Reescriba de forma más concisa el párrafo del texto proporcionado que empieza por «El propio Gobierno había considerado», manteniendo sus hechos principales.

■ **Texto proporcionado**
● ● ● ●
De momento, el premier se las ha arreglado para sofocar la rebelión que se estaba cocinando en las bancadas tories, a quienes ha convencido de abortar el motín abordo con la promesa de que Westminster tendrá la última palabra, si finalmente Reino Unido apuesta por pulsar el botón nuclear de vulnerar el acuerdo del Brexit. El problema es que este potencial veto del Parlamento no resuelve la cuestión de fondo, que es tan simple como que el Gobierno estaría violando sus compromisos internacionales, con un desafío a toda una UE que ha advertido ya de que está dispuesta a llevar a su ex socio a los tribunales.
Con todo, en Bruselas consideran el último desencuentro con Londres una artimaña del Número 10 para desviar la atención de su gestión de la crisis del coronavirus. Tras atesorar el dudoso honor de liderar el número de muertes en Europa, Johnson y compañía se enfrentan a la segunda oleada de la pandemia con una estrategia que hace aguas y que según los propios asesores científicos del Ejecutivo dejará como resultado más muertes hacia final del próximo mes.
El drama del primer ministro no es tanto la virulencia de los contagios, sino qué está haciendo para detenerlos, más allá de anunciar a medio plazo una normalidad que los británicos ven más lejos que nunca. Si bien es cierto que su optimismo inicial había mejorado su popularidad y creado a pie de calle un sentido de misión nacional, la falta de materialización de sus promesas ha dejado en evidencia el caos del dispositivo de test y rastreo.
El propio Gobierno había considerado este programa como el arma verdadera contra el virus y Johnson, concretamente, había garantizado el "mejor sistema del mundo". Transcurridos apenas dos meses del grueso de la desescalada, la demanda de pruebas se ha visto desbordada en hasta cuatro veces la capacidad, y herramientas como la aplicación de móvil que se encargaría de rastrear contagios sigue sin ver la luz, cinco meses después de la fecha prevista para su activación.
La centralización de poder en Johnson, clave en la gestión de la pandemia
Impertérrito ante el panorama, las aspiraciones de Johnson siguen siendo a lo grande y prometen "literalmente millones de test, cada día", para primavera, pese a que los expertos admiten que no hay todavía la tecnología para tal cobertura. En su cosmología particular, vender esperanza y comprar tiempo son instrumentos más relevantes que interpretar la realidad, pero, por primera vez en su trayectoria, su querencia por insuflar ánimo podría provocar la mayor desilusión de su carrera política.
● ● ● ●
[Entradas de datos guardadas]
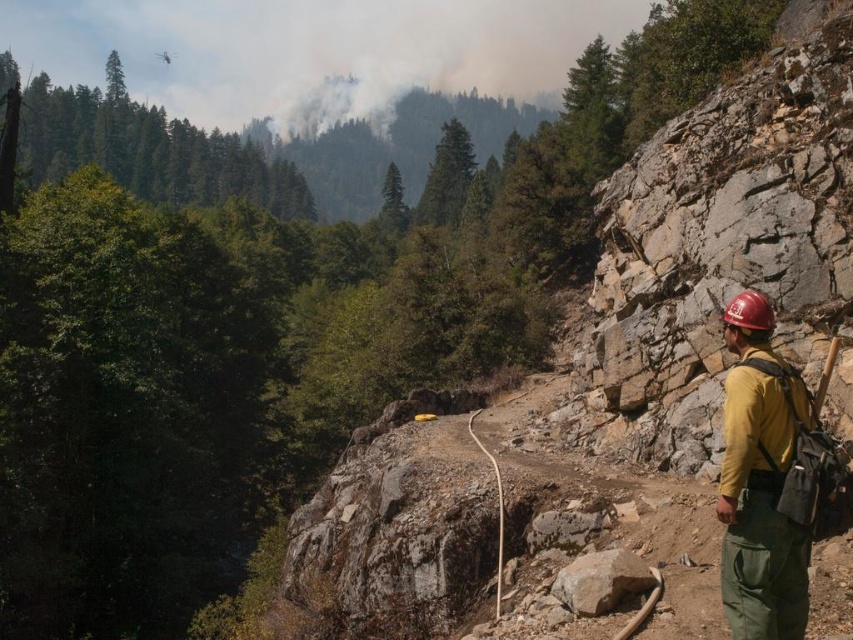
Does point (741, 333) lie behind point (585, 598)?

No, it is in front of (585, 598).

Between yellow fabric backpack at right and gray rough rock at center, which one appears on the left side from the viewer's perspective?

From the viewer's perspective, gray rough rock at center appears more on the left side.

Who is more distant from viewer, (747, 330) or (563, 600)?

Point (563, 600)

The width and height of the screenshot is (853, 640). Find the location of `yellow fabric backpack at right`. yellow fabric backpack at right is located at coordinates (759, 481).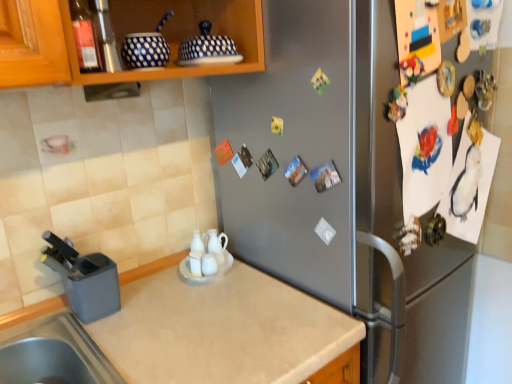
The image size is (512, 384). Describe the element at coordinates (217, 246) in the screenshot. I see `white glossy tea pot at center` at that location.

This screenshot has width=512, height=384. What do you see at coordinates (147, 48) in the screenshot?
I see `polka dot ceramic jar at upper center, acting as the second appliance starting from the bottom` at bounding box center [147, 48].

Find the location of a particular element. translucent glass bottle at upper left is located at coordinates (84, 37).

Find the location of `polka dot ceramic dish cover at upper center, which is the 3th appliance from left to right`. polka dot ceramic dish cover at upper center, which is the 3th appliance from left to right is located at coordinates (207, 48).

Between polka dot ceramic jar at upper center, the 2th appliance positioned from the top, and translucent glass bottle at upper left, which one is positioned behind?

Positioned behind is polka dot ceramic jar at upper center, the 2th appliance positioned from the top.

Which object is wider, polka dot ceramic jar at upper center, acting as the second appliance starting from the bottom, or translucent glass bottle at upper left?

polka dot ceramic jar at upper center, acting as the second appliance starting from the bottom, is wider.

Is polka dot ceramic jar at upper center, acting as the second appliance starting from the bottom, at the right side of translucent glass bottle at upper left?

Indeed, polka dot ceramic jar at upper center, acting as the second appliance starting from the bottom, is positioned on the right side of translucent glass bottle at upper left.

This screenshot has height=384, width=512. In order to click on bottle that appears on the left of polka dot ceramic jar at upper center, acting as the 2th appliance starting from the left in this screenshot , I will do `click(84, 37)`.

Which is more to the right, polka dot ceramic dish cover at upper center, which is the first appliance in top-to-bottom order, or translucent glass bottle at upper left?

Positioned to the right is polka dot ceramic dish cover at upper center, which is the first appliance in top-to-bottom order.

From a real-world perspective, is polka dot ceramic dish cover at upper center, the first appliance positioned from the right, positioned under translucent glass bottle at upper left based on gravity?

Indeed, from a real-world perspective, polka dot ceramic dish cover at upper center, the first appliance positioned from the right, is positioned beneath translucent glass bottle at upper left.

Which object is closer to the camera, polka dot ceramic dish cover at upper center, which is the 3th appliance from left to right, or translucent glass bottle at upper left?

translucent glass bottle at upper left is more forward.

In terms of height, does polka dot ceramic dish cover at upper center, which is the first appliance in top-to-bottom order, look taller or shorter compared to translucent glass bottle at upper left?

In the image, polka dot ceramic dish cover at upper center, which is the first appliance in top-to-bottom order, appears to be shorter than translucent glass bottle at upper left.

Considering the positions of point (214, 249) and point (460, 284), is point (214, 249) closer or farther from the camera than point (460, 284)?

Clearly, point (214, 249) is closer to the camera than point (460, 284).

Looking at this image, looking at their sizes, would you say white glossy tea pot at center is wider or thinner than satin silver fridge at center?

white glossy tea pot at center is thinner than satin silver fridge at center.

From a real-world perspective, is white glossy tea pot at center on top of satin silver fridge at center?

Yes, from a real-world perspective, white glossy tea pot at center is on top of satin silver fridge at center.

Is white glossy tea pot at center shorter than satin silver fridge at center?

Yes.

Which is closer, (83, 36) or (215, 55)?

Point (83, 36) is positioned closer to the camera compared to point (215, 55).

Are translucent glass bottle at upper left and polka dot ceramic dish cover at upper center, which is the 3th appliance from left to right, located far from each other?

No, translucent glass bottle at upper left is not far from polka dot ceramic dish cover at upper center, which is the 3th appliance from left to right.

Can you confirm if translucent glass bottle at upper left is shorter than polka dot ceramic dish cover at upper center, which is the first appliance in top-to-bottom order?

Incorrect, the height of translucent glass bottle at upper left does not fall short of that of polka dot ceramic dish cover at upper center, which is the first appliance in top-to-bottom order.

From a real-world perspective, is translucent glass bottle at upper left physically located above or below white glossy tea pot at center?

From a real-world perspective, translucent glass bottle at upper left is physically above white glossy tea pot at center.

How many degrees apart are the facing directions of translucent glass bottle at upper left and white glossy tea pot at center?

The facing directions of translucent glass bottle at upper left and white glossy tea pot at center are 2.59 degrees apart.

Based on the photo, does translucent glass bottle at upper left lie in front of white glossy tea pot at center?

Yes, translucent glass bottle at upper left is in front of white glossy tea pot at center.

Can you confirm if beige laminate countertop at lower left is taller than satin silver fridge at center?

No, beige laminate countertop at lower left is not taller than satin silver fridge at center.

Which is more to the left, beige laminate countertop at lower left or satin silver fridge at center?

beige laminate countertop at lower left is more to the left.

Which object is wider, beige laminate countertop at lower left or satin silver fridge at center?

satin silver fridge at center.

The height and width of the screenshot is (384, 512). I want to click on fridge on the right of beige laminate countertop at lower left, so click(x=339, y=184).

Is gray plastic knife block at lower left, the first appliance in the bottom-to-top sequence, completely or partially outside of white glossy tea pot at center?

gray plastic knife block at lower left, the first appliance in the bottom-to-top sequence, lies outside white glossy tea pot at center's area.

Is gray plastic knife block at lower left, which is the 1th appliance from left to right, oriented away from white glossy tea pot at center?

No, white glossy tea pot at center is not at the back of gray plastic knife block at lower left, which is the 1th appliance from left to right.

Which is less distant, (87, 256) or (222, 261)?

Point (87, 256).

From the picture: Considering their positions, is gray plastic knife block at lower left, which is the third appliance from top to bottom, located in front of or behind white glossy tea pot at center?

Clearly, gray plastic knife block at lower left, which is the third appliance from top to bottom, is in front of white glossy tea pot at center.

Locate an element on the screen. Image resolution: width=512 pixels, height=384 pixels. bottle above the polka dot ceramic jar at upper center, acting as the second appliance starting from the bottom (from a real-world perspective) is located at coordinates (84, 37).

Where is `appliance that is above the translucent glass bottle at upper left (from the image's perspective)`? The height and width of the screenshot is (384, 512). appliance that is above the translucent glass bottle at upper left (from the image's perspective) is located at coordinates (207, 48).

From the image, which object appears to be nearer to beige laminate countertop at lower left, translucent glass bottle at upper left or white glossy tea pot at center?

Based on the image, white glossy tea pot at center appears to be nearer to beige laminate countertop at lower left.

Looking at the image, which one is located closer to beige laminate countertop at lower left, gray plastic knife block at lower left, the first appliance in the bottom-to-top sequence, or white glossy tea pot at center?

Based on the image, gray plastic knife block at lower left, the first appliance in the bottom-to-top sequence, appears to be nearer to beige laminate countertop at lower left.

Considering their positions, is polka dot ceramic jar at upper center, acting as the 2th appliance starting from the left, positioned further to satin silver fridge at center than white glossy tea pot at center?

polka dot ceramic jar at upper center, acting as the 2th appliance starting from the left, lies further to satin silver fridge at center than the other object.

Considering their positions, is polka dot ceramic jar at upper center, acting as the 2th appliance starting from the left, positioned further to polka dot ceramic dish cover at upper center, which is the first appliance in top-to-bottom order, than translucent glass bottle at upper left?

translucent glass bottle at upper left is positioned further to the anchor polka dot ceramic dish cover at upper center, which is the first appliance in top-to-bottom order.

Based on the photo, estimate the real-world distances between objects in this image. Which object is further from polka dot ceramic dish cover at upper center, which is the first appliance in top-to-bottom order, white glossy tea pot at center or gray plastic knife block at lower left, positioned as the third appliance in right-to-left order?

gray plastic knife block at lower left, positioned as the third appliance in right-to-left order, is further to polka dot ceramic dish cover at upper center, which is the first appliance in top-to-bottom order.

Considering their positions, is white glossy tea pot at center positioned closer to polka dot ceramic dish cover at upper center, the first appliance positioned from the right, than translucent glass bottle at upper left?

translucent glass bottle at upper left is positioned closer to the anchor polka dot ceramic dish cover at upper center, the first appliance positioned from the right.

Looking at the image, which one is located closer to beige laminate countertop at lower left, satin silver fridge at center or polka dot ceramic jar at upper center, the 2th appliance positioned from the top?

satin silver fridge at center is closer to beige laminate countertop at lower left.

Estimate the real-world distances between objects in this image. Which object is further from white glossy tea pot at center, polka dot ceramic jar at upper center, acting as the 2th appliance starting from the left, or polka dot ceramic dish cover at upper center, which appears as the 3th appliance when ordered from the bottom?

polka dot ceramic jar at upper center, acting as the 2th appliance starting from the left.

Find the location of a particular element. Image resolution: width=512 pixels, height=384 pixels. appliance that lies between translucent glass bottle at upper left and gray plastic knife block at lower left, positioned as the third appliance in right-to-left order, from top to bottom is located at coordinates tap(147, 48).

Locate an element on the screen. fridge between beige laminate countertop at lower left and white glossy tea pot at center along the z-axis is located at coordinates (339, 184).

The width and height of the screenshot is (512, 384). Identify the location of countertop between gray plastic knife block at lower left, which is the third appliance from top to bottom, and satin silver fridge at center. (222, 329).

Identify the location of tea pot situated between gray plastic knife block at lower left, which is the 1th appliance from left to right, and satin silver fridge at center from left to right. (217, 246).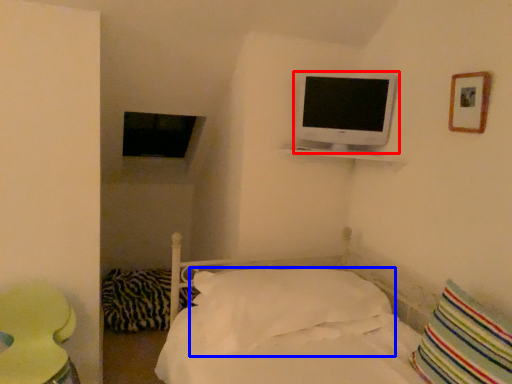
Question: Which of the following is the closest to the observer, television (highlighted by a red box) or pillow (highlighted by a blue box)?

Choices:
 (A) television
 (B) pillow

Answer: (B)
● ● ● ●
■ **Respuesta al ejercicio**
El Gobierno veía el programa de test y rastreo como su verdadera arma contra el virus, y Johnson prometió el "mejor sistema del mundo". Apenas dos meses después del grueso de la desescalada, la demanda de pruebas ha llegado a cuadruplicar la capacidad. Además, la aplicación móvil de rastreo sigue sin activarse, cinco meses después de la fecha prevista.